An outright export ban on Russian crude from Western countries could wipe out as much as 4 million bpd, and participation from China and India would take even more barrels off the market.
In addition to Russian barrels at risk of upstream disruption, regional producers Kazakhstan and Azerbaijan, which send a large portion of their exports to the global market via Russian pipelines and ports, are also in jeopardy.
Kazakhstan sends significant volumes of its light-sweet CPC blend that it produces at the Tengiz, Karachaganak and Kashagan via Russia, but a small portion goes directly to China and would not be affected.

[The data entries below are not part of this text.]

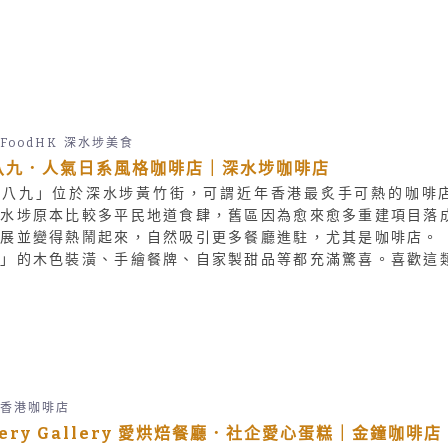
FoodHK
深水埗美食
八九．人氣日系風格咖啡店｜深水埗咖啡店
常八九」位於深水埗黃竹街，可謂近年香港最炙手可熱的咖啡
深水埗原本比較多平民地道食肆，舊區因為愈來愈多重建項目落
發展並變得熱鬧起來，自然吸引更多餐廳進駐，尤其是咖啡店。
九」的木色裝潢、手繪餐牌、自家製甜品等都充滿驚喜。喜歡這
的朋友不要錯過！
香港咖啡店
kery Gallery 愛烘焙餐廳．社企愛心蛋糕｜金鐘咖啡店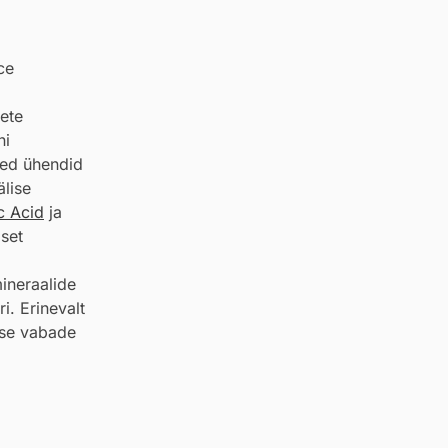
ce
ete
ni
sed ühendid
lise
c Acid
ja
set
mineraalide
i. Erinevalt
ese vabade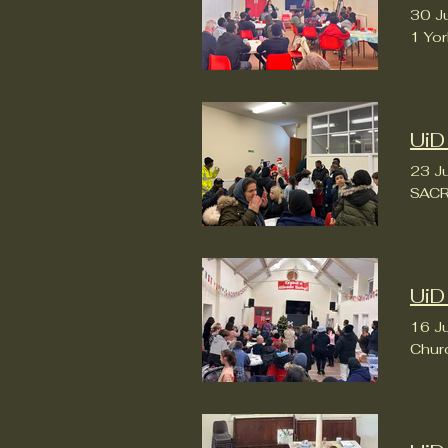
30 J
1 Yo
UiD
23 J
SACR
UiD
16 J
Chur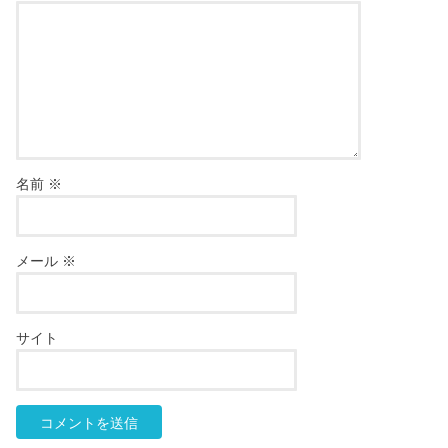
名前
※
メール
※
サイト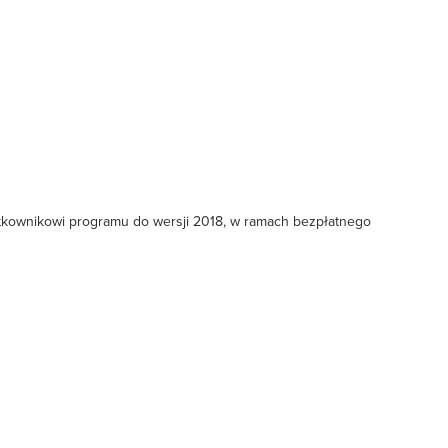
tkownikowi programu do wersji 2018, w ramach bezpłatnego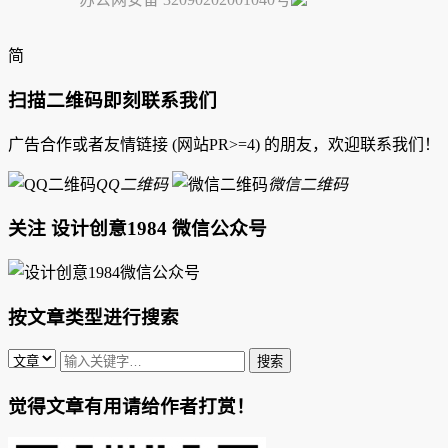
简
扫描二维码即刻联系我们
广告合作或者友情链接 (网站PR>=4) 的朋友，欢迎联系我们！
QQ二维码
微信二维码
关注 设计创意1984 微信公众号
按文章类型进行搜索
觉得文章有用请给作者打赏！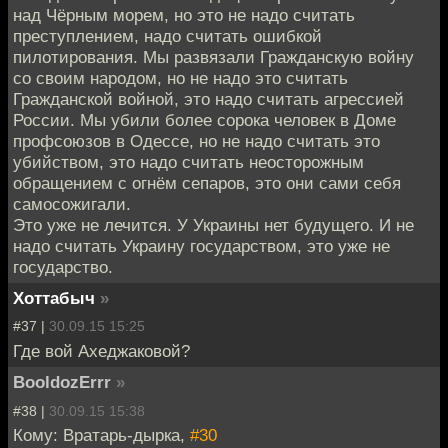
над Чёрным морем, но это не надо считать
преступлением, надо считать ошибкой
пилотирования. Мы развязали Гражданскую войну
со своим народом, но не надо это считать
Гражданской войной, это надо считать агрессией
России. Мы убили более сорока человек в Доме
профсоюзов в Одессе, но не надо считать это
убийством, это надо считать неосторожным
обращением с огнём сепаров, это они сами себя
самосожигали.
Это уже не лечится. У Украины нет будущего. И не
надо считать Украину государством, это уже не
государство.
Хоттабыч
»
#37 |
30.09.15 15:25
Где вой Ахеджаковой?
BooldozErrr
»
#38 |
30.09.15 15:38
Кому: Вратарь-дырка,
#30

Azerbaijan sends its BTC blend produced offshore in the landlocked Caspian via the Baku-Novorossiysk pipeline, and there are few alternatives for rerouting.
In total, the FSU countries export about 6 million bpd from Russian ports and pipelines.

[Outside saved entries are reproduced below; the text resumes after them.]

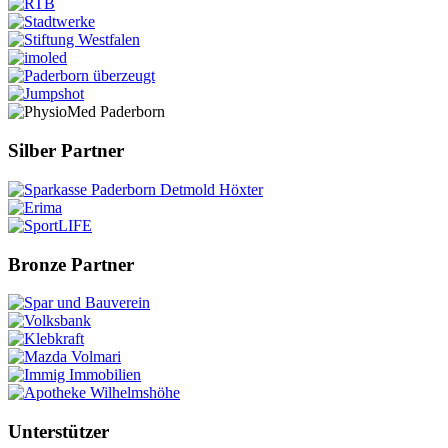
Silber Partner
Bronze Partner
Unterstützer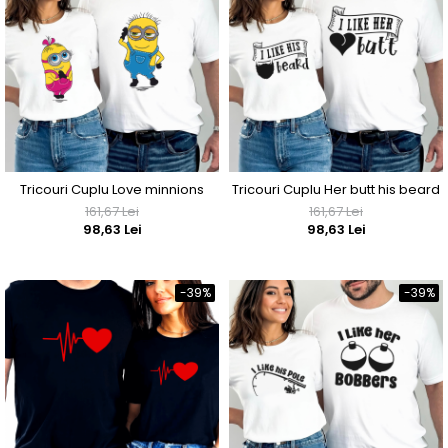
Tricouri Cuplu Love minnions
Tricouri Cuplu Her butt his beard
161,67 Lei
161,67 Lei
98,63 Lei
98,63 Lei
-39%
-39%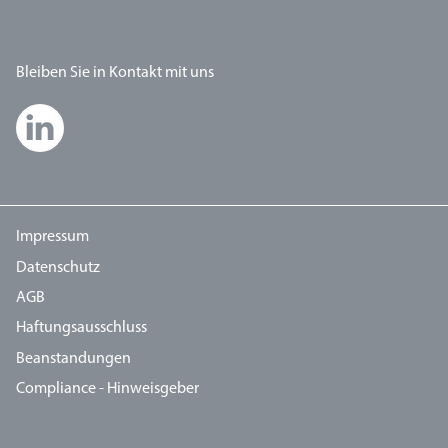
Bleiben Sie in Kontakt mit uns
Impressum
Datenschutz
AGB
Haftungsausschluss
Beanstandungen
Compliance - Hinweisgeber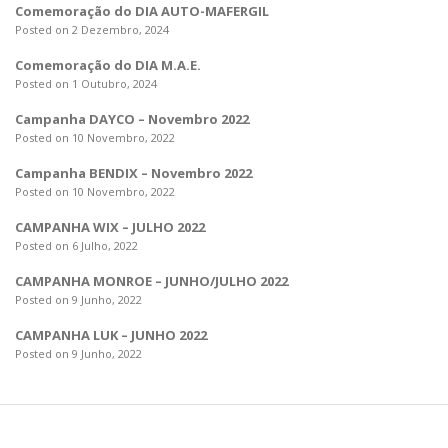
Comemoração do DIA AUTO-MAFERGIL
Posted on 2 Dezembro, 2024
Comemoração do DIA M.A.E.
Posted on 1 Outubro, 2024
Campanha DAYCO – Novembro 2022
Posted on 10 Novembro, 2022
Campanha BENDIX – Novembro 2022
Posted on 10 Novembro, 2022
CAMPANHA WIX – JULHO 2022
Posted on 6 Julho, 2022
CAMPANHA MONROE – JUNHO/JULHO 2022
Posted on 9 Junho, 2022
CAMPANHA LUK – JUNHO 2022
Posted on 9 Junho, 2022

Also, the escalating conflict in Ukraine and the strengthening prospect of sanctions on Russian energy are driving gas prices to new record highs Monday.
The TTF has smashed previous price ceiling assumptions as the benchmark contract hit $115/Mmbtu this morning, before declining to $93/Mmbtu at the time of writing.

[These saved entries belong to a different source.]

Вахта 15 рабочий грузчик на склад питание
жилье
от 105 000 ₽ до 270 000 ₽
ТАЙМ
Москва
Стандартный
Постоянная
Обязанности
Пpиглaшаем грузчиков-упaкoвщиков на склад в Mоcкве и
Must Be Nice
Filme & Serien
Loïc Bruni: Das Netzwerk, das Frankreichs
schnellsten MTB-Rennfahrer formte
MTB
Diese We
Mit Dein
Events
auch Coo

The eye-watering risk premium suggests expectations that gas flows will potentially be disrupted by sanctions on Russian energy exports or damage to pipeline infrastructure, or simply a halt in flows from either side.
It also mirrors violent movements in Brent oil prices which briefly exceeded $139/Bbl earlier in the day.
At these prices, we are likely approaching the limits of affordability in Western Europe.
The market will be looking for indications from the scheduled third round of negotiations between Russia and Ukraine today, though expectations of a breakthrough remain low.
Unfortunately, gas fundamentals offer little insight into this wartime volatility.
Russian pipeline flows remain stable, including flows through Ukraine, which stand at ~81 MCMD.
Flows out of Norway are marginally down from Friday at around 343 MCMD, due to an unplanned outage at Kollsnes.
LNG imports into Western Europe totaled 1.15 million tonnes so far in March, compared to 1.36 million tonnes in the first week of February.
The TTF-Asia LNG spread has never been more negative, which should tilt all marginal Atlantic origin cargoes to Europe.
Temperature forecasts have been revised upwards, and wind generation output is expected to strengthen in the coming weeks, both of which will, thankfully, reduce gas demand.
The overall pessimistic macro sentiment has weighed heavily on the EU ETS, which has dropped 11% since Friday amidst concerns over potential demand destruction from the stagflationary impact of high fuel prices.
In Asia, weather-driven demand is unlikely to emerge in the near term as temperature forecasts are trending well above normal.
However, the market is keenly watching the developments at the LNG sector’s latest outage at the second train of Malaysia LNG Satu, reported last week.
In South Korea, Korea Hydro and Nuclear Power reduced output at the Hanul nuclear power plant due to a nearby wildfire, which likely increased the call on gas-fired generation as stringent coal capacity restrictions are in effect through March.